_WORK INSTRUCTIONS_. Please print each of the entries below exactly.

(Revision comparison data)
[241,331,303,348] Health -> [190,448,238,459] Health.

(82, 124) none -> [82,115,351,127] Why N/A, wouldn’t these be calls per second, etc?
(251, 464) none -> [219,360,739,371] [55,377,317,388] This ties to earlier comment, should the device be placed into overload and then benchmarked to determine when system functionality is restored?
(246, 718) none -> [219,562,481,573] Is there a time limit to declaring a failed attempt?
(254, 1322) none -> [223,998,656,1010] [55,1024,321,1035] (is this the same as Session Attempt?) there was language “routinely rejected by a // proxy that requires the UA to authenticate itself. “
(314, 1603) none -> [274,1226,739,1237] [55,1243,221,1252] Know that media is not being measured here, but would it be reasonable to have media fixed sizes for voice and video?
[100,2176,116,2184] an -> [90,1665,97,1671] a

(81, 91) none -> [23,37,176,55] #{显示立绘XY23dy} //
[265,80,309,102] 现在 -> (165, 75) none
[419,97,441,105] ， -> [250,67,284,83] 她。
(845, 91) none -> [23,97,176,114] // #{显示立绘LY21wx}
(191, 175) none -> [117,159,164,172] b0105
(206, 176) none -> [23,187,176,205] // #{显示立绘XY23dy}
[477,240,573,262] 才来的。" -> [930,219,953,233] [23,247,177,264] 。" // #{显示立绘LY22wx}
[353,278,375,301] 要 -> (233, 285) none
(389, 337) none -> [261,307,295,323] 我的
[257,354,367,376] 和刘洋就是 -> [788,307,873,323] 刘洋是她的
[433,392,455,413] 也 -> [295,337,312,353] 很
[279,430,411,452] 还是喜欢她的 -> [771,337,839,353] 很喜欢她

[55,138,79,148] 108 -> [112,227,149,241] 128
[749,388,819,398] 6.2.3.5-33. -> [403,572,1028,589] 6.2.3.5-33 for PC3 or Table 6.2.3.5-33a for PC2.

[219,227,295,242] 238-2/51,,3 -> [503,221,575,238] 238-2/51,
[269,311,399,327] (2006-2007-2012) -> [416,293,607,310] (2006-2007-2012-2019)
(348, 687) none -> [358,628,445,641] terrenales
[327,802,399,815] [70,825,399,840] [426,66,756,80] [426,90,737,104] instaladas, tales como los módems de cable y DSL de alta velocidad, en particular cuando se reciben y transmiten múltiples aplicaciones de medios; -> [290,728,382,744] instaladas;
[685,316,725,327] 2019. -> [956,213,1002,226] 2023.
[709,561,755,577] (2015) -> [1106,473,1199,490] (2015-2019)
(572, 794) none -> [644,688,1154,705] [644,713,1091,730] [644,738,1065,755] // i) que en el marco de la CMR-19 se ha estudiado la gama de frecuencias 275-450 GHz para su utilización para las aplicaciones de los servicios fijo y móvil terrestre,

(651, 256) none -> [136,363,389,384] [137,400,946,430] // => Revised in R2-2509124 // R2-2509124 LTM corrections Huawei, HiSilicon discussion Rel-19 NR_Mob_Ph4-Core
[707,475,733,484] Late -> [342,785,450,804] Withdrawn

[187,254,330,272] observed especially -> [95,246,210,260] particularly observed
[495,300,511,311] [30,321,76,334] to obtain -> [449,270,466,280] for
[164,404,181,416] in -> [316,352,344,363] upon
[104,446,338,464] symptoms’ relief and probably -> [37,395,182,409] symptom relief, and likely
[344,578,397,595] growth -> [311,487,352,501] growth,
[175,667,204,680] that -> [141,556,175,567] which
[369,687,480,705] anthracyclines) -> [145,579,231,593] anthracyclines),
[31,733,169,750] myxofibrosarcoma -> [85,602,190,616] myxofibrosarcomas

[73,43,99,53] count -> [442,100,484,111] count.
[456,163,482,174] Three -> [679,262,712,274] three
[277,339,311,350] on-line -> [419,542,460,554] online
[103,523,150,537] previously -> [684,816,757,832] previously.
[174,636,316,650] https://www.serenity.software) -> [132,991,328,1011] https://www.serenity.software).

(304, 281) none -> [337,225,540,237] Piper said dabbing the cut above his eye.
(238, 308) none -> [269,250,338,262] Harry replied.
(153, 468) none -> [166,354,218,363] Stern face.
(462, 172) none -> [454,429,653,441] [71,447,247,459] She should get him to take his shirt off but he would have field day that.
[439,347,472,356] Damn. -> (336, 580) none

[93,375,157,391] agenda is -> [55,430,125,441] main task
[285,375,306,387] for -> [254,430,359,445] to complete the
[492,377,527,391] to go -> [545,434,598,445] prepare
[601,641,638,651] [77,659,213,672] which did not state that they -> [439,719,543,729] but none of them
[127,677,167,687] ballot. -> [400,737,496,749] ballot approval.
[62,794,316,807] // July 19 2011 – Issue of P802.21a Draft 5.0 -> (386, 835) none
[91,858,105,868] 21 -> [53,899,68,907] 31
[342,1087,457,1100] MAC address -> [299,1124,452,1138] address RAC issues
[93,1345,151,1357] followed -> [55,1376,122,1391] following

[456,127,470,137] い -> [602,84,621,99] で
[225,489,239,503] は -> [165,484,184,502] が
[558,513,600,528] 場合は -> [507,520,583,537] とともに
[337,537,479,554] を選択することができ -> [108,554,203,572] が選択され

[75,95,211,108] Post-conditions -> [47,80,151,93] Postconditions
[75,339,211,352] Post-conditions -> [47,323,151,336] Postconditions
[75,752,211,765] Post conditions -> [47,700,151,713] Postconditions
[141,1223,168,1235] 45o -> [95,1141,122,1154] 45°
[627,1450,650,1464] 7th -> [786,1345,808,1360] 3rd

_REPLY TO THE EXERCISE_.
[241,331,303,348] Health -> [190,448,238,459] Health.

(82, 124) none -> [82,115,351,127] Why N/A, wouldn’t these be calls per second, etc?
(251, 464) none -> [219,360,739,371] [55,377,317,388] This ties to earlier comment, should the device be placed into overload and then benchmarked to determine when system functionality is restored?
(246, 718) none -> [219,562,481,573] Is there a time limit to declaring a failed attempt?
(254, 1322) none -> [223,998,656,1010] [55,1024,321,1035] (is this the same as Session Attempt?) there was language “routinely rejected by a // proxy that requires the UA to authenticate itself. “
(314, 1603) none -> [274,1226,739,1237] [55,1243,221,1252] Know that media is not being measured here, but would it be reasonable to have media fixed sizes for voice and video?
[100,2176,116,2184] an -> [90,1665,97,1671] a

(81, 91) none -> [23,37,176,55] #{显示立绘XY23dy} //
[265,80,309,102] 现在 -> (165, 75) none
[419,97,441,105] ， -> [250,67,284,83] 她。
(845, 91) none -> [23,97,176,114] // #{显示立绘LY21wx}
(191, 175) none -> [117,159,164,172] b0105
(206, 176) none -> [23,187,176,205] // #{显示立绘XY23dy}
[477,240,573,262] 才来的。" -> [930,219,953,233] [23,247,177,264] 。" // #{显示立绘LY22wx}
[353,278,375,301] 要 -> (233, 285) none
(389, 337) none -> [261,307,295,323] 我的
[257,354,367,376] 和刘洋就是 -> [788,307,873,323] 刘洋是她的
[433,392,455,413] 也 -> [295,337,312,353] 很
[279,430,411,452] 还是喜欢她的 -> [771,337,839,353] 很喜欢她

[55,138,79,148] 108 -> [112,227,149,241] 128
[749,388,819,398] 6.2.3.5-33. -> [403,572,1028,589] 6.2.3.5-33 for PC3 or Table 6.2.3.5-33a for PC2.

[219,227,295,242] 238-2/51,,3 -> [503,221,575,238] 238-2/51,
[269,311,399,327] (2006-2007-2012) -> [416,293,607,310] (2006-2007-2012-2019)
(348, 687) none -> [358,628,445,641] terrenales
[327,802,399,815] [70,825,399,840] [426,66,756,80] [426,90,737,104] instaladas, tales como los módems de cable y DSL de alta velocidad, en particular cuando se reciben y transmiten múltiples aplicaciones de medios; -> [290,728,382,744] instaladas;
[685,316,725,327] 2019. -> [956,213,1002,226] 2023.
[709,561,755,577] (2015) -> [1106,473,1199,490] (2015-2019)
(572, 794) none -> [644,688,1154,705] [644,713,1091,730] [644,738,1065,755] // i) que en el marco de la CMR-19 se ha estudiado la gama de frecuencias 275-450 GHz para su utilización para las aplicaciones de los servicios fijo y móvil terrestre,

(651, 256) none -> [136,363,389,384] [137,400,946,430] // => Revised in R2-2509124 // R2-2509124 LTM corrections Huawei, HiSilicon discussion Rel-19 NR_Mob_Ph4-Core
[707,475,733,484] Late -> [342,785,450,804] Withdrawn

[187,254,330,272] observed especially -> [95,246,210,260] particularly observed
[495,300,511,311] [30,321,76,334] to obtain -> [449,270,466,280] for
[164,404,181,416] in -> [316,352,344,363] upon
[104,446,338,464] symptoms’ relief and probably -> [37,395,182,409] symptom relief, and likely
[344,578,397,595] growth -> [311,487,352,501] growth,
[175,667,204,680] that -> [141,556,175,567] which
[369,687,480,705] anthracyclines) -> [145,579,231,593] anthracyclines),
[31,733,169,750] myxofibrosarcoma -> [85,602,190,616] myxofibrosarcomas

[73,43,99,53] count -> [442,100,484,111] count.
[456,163,482,174] Three -> [679,262,712,274] three
[277,339,311,350] on-line -> [419,542,460,554] online
[103,523,150,537] previously -> [684,816,757,832] previously.
[174,636,316,650] https://www.serenity.software) -> [132,991,328,1011] https://www.serenity.software).

(304, 281) none -> [337,225,540,237] Piper said dabbing the cut above his eye.
(238, 308) none -> [269,250,338,262] Harry replied.
(153, 468) none -> [166,354,218,363] Stern face.
(462, 172) none -> [454,429,653,441] [71,447,247,459] She should get him to take his shirt off but he would have field day that.
[439,347,472,356] Damn. -> (336, 580) none

[93,375,157,391] agenda is -> [55,430,125,441] main task
[285,375,306,387] for -> [254,430,359,445] to complete the
[492,377,527,391] to go -> [545,434,598,445] prepare
[601,641,638,651] [77,659,213,672] which did not state that they -> [439,719,543,729] but none of them
[127,677,167,687] ballot. -> [400,737,496,749] ballot approval.
[62,794,316,807] // July 19 2011 – Issue of P802.21a Draft 5.0 -> (386, 835) none
[91,858,105,868] 21 -> [53,899,68,907] 31
[342,1087,457,1100] MAC address -> [299,1124,452,1138] address RAC issues
[93,1345,151,1357] followed -> [55,1376,122,1391] following

[456,127,470,137] い -> [602,84,621,99] で
[225,489,239,503] は -> [165,484,184,502] が
[558,513,600,528] 場合は -> [507,520,583,537] とともに
[337,537,479,554] を選択することができ -> [108,554,203,572] が選択され

[75,95,211,108] Post-conditions -> [47,80,151,93] Postconditions
[75,339,211,352] Post-conditions -> [47,323,151,336] Postconditions
[75,752,211,765] Post conditions -> [47,700,151,713] Postconditions
[141,1223,168,1235] 45o -> [95,1141,122,1154] 45°
[627,1450,650,1464] 7th -> [786,1345,808,1360] 3rd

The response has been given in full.